ガロ98年6月号

<総評>

●吉本 今回はギャグが良かった。その分ガロにおけるメインストリーム系の作品が弱いような気もしたが。それにはゲストの作品が少なくなってきたことも影響しているだろう。あとは新人がだんだん力をつけてきていることが好もしく感じる。
ただ、雑誌の方向性としては少々焦点が合っていないような印象も受けた。旧ガロ系の人材を中心にしていくのか、新人を積極的に育ててゆくのか、ゲストを生かしてゆくのかが分かりづらいのだ。理想をいえば三者のバランスを取る形がいいのだろうが…。個人的には、多彩なゲストの、他の雑誌では読めないような作品が読みたい。
●久遠 頑張っているのはわかる。が、まだ実になっていないような気がする。なんか毎月きちんとのるマンガ以外の作品の毛色が大きく違うし。

(▽はハートマークの代用)

  吉本松明 久遠永遠
新世紀アダム好キーUFO解脱マン

キクチヒロノリ

7.5 最近はキャラクターを作り出す魅力に取り憑かれているようで。マンガの文法から外れまくってはいるが、独特の「道理」があって酔える。 5 うーん、今日の俺様ちゃんのアンテナには、電波がトドかないなあ。
過ぎし日積みし日

松本充代

6 成功して、有名人になって、人々から称賛を浴びるのもいいが、ささやかな幸せをつかみ、自分の地平を確立することもまたいいのではないか。それはそれとして、女の嫉妬はあいかわらずうまく描けている。 8 ちっくしょう、俺様ちゃんが行けないとわかっていて同窓会を開きやがったなっ。それ以前にそのお誘いもなかったぞっ。終わってから「どうしてこなかったのー?」なんちゅう電話をよこしやがってっ。貴様らなんて嫌いだー。うわーん。
馬馬虎虎

逆柱いみり

7.5 久しぶりの一つ目ウサギはやはりねずみ男であったか。しかしそれにしても今静岡が熱い。早くに成長したところは高度成長期の遺産をそのまま残しているだろうから。 7 UFO解脱マンより、よっぽどクるなあ。疲れてんのかな。
サンディッシュ・メモ

津野裕子

8 定着してきた感のある夢日記。普通の雑誌だったら絶対に載らないであろうこの手の作品を載せ続けるガロはほんとうに偉い。それにしても流麗な描線であることよ。 7 一番最近泣いたのは、ファミリーマートのいちごみるくにやられたときでした。
魔に憑かれて

イタガキノブオ

8 ひょっとしたら男の単なる思い込みかもしれない、ということを想起させる奥の深いプロット。やらしくて良い。 5 はっきりしない線に、幻想的な話。境界線が危うくなっていく。
幼稚なOTONA

QBB

8.5 いきなり扉から濃厚なトホホ感。今回は飛ばしている。散々馬鹿な話をやっといて最後になんだかリリカルに落とすところにただならぬものを感じる。 6 うおー、メローイエローが飲みてえぜーっ。

提示データ
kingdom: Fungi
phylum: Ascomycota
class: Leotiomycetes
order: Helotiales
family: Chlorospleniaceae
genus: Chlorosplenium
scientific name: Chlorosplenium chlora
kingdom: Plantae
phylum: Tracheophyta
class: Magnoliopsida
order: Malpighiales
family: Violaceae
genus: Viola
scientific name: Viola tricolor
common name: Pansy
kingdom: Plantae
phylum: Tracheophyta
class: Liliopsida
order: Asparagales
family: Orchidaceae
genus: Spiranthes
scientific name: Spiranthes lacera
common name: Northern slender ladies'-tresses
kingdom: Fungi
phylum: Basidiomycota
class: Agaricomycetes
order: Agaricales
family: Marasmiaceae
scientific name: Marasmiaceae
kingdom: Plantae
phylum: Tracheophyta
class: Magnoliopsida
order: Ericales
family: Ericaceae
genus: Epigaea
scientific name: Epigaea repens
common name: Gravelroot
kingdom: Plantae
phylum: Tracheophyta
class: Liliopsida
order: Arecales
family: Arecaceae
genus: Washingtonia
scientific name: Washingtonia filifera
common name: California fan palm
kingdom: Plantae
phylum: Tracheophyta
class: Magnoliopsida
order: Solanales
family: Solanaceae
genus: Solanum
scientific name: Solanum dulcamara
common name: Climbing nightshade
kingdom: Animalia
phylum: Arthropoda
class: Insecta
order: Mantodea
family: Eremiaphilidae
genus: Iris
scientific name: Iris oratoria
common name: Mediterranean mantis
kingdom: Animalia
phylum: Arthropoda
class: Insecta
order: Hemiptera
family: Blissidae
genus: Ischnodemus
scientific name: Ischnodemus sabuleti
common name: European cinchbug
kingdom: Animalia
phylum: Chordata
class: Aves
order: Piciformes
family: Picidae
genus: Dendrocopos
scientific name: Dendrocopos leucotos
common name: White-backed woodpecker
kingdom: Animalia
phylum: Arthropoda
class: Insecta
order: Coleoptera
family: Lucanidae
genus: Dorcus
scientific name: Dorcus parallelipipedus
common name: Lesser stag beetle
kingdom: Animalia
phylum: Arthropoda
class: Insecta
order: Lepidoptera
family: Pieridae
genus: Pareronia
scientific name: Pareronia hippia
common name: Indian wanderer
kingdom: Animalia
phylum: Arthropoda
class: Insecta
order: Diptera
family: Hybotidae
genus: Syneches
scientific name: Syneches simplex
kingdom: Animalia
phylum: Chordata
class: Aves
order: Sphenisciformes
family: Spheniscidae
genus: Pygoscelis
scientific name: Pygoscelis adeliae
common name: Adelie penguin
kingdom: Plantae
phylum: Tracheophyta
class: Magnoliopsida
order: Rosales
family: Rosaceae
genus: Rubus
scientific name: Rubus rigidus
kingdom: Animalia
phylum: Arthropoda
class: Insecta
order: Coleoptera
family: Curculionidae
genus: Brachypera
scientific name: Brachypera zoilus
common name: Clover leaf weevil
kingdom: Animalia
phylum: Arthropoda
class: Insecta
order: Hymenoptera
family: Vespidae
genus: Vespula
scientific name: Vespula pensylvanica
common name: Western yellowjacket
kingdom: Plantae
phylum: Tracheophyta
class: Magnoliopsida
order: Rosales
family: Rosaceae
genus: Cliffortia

出題 1
ガロ98年6月号の評の「ただ、雑誌の方向性としては少」から「めないような作品が読みたい。」までを、両端を含めて書き改め、その際「ゲスト」を「寄稿者」に置き換えてください。
出題 2
ガロ98年6月号の評を、最後の一文に続けて書き進めてください。
このデータは、課題文とは異なる出典から採られたものです。

解答例 1
ただ、雑誌の方向性としては少々焦点が合っていないような印象も受けた。旧ガロ系の人材を中心にしていくのか、新人を積極的に育ててゆくのか、寄稿者を生かしてゆくのかが分かりづらいのだ。理想をいえば三者のバランスを取る形がいいのだろうが…。個人的には、多彩な寄稿者の、他の雑誌では読めないような作品が読みたい。

解答例 2
ブレーメン

河井克夫

7 癪ってこんな病気だったのか。怖いなあ。 6 じゃあ、むーすんんーでーひーらーいいてー、の歌の題名ってなーんだ。
ミイラ君▽

町野変丸

6 まあいつものアレだけどミイラ君を「タイプ▽」と言っちゃうゆみこちゃんがイイ。 5 相も変わらずくだらないなあ。
愛にボンジュール

山波千紘

5   4 なんつーかなー、「せつなさ」がたりないなあ。
ルンルンアワー

山本ルンルン

7.5 いいじゃないですか。まずは絵が確立されているところが良いし、オハナシも適度にブラックで良い。飛びぬけた良さ、とまではいえないものの、手堅さは評価できる。もうチョイ「粗削りだが光るもの」があってもいいと思うが、これだけ完成されていればそれは高望みであるといえるだろう。 4 どこかで見たことのある絵だ。話もどこかで・・・
あんてな

片岡聰

6 ついにガロにも登場。ある程度キャリアのある人なのに入選になっているのが少々哀しい。最後の一コマがこの人らしいし、ガロの入選を決めたのだろう。そこだけ良し。 7 仙術裁きの6倍ぐらい良いじゃないか。俺様ちゃんも、子供の頃は、アンテナのある家は空を飛べると思っていたからなあ。
おかたづけ

細川貂々

6.5 鳩山郁子先生の流れを汲んだ、それでいて簡略化された絵。絵にこもる「力」は少々弱いものの、それが「少女らしさ」を高める結果にもなっている。ムラサキパンツにドキッとするあたりなんて他愛無くてよし。 8 白く、そして拙い画面でも、味があり、そして独特の間がある。そして少女達の想い。たまらん。
ゆれる空

太宰ベベ

7.5 前回載ったものに比べて構成、織り込まれた考えともに大きく向上している。着目点もいい。つらい日常の中でもちょっとした面白さを見つけだそうという姿勢に共感する。そう、それでいいのだ。 5 自らを犠牲にしてまで人に笑顔をもたらそうとするのはすばらしいと思います。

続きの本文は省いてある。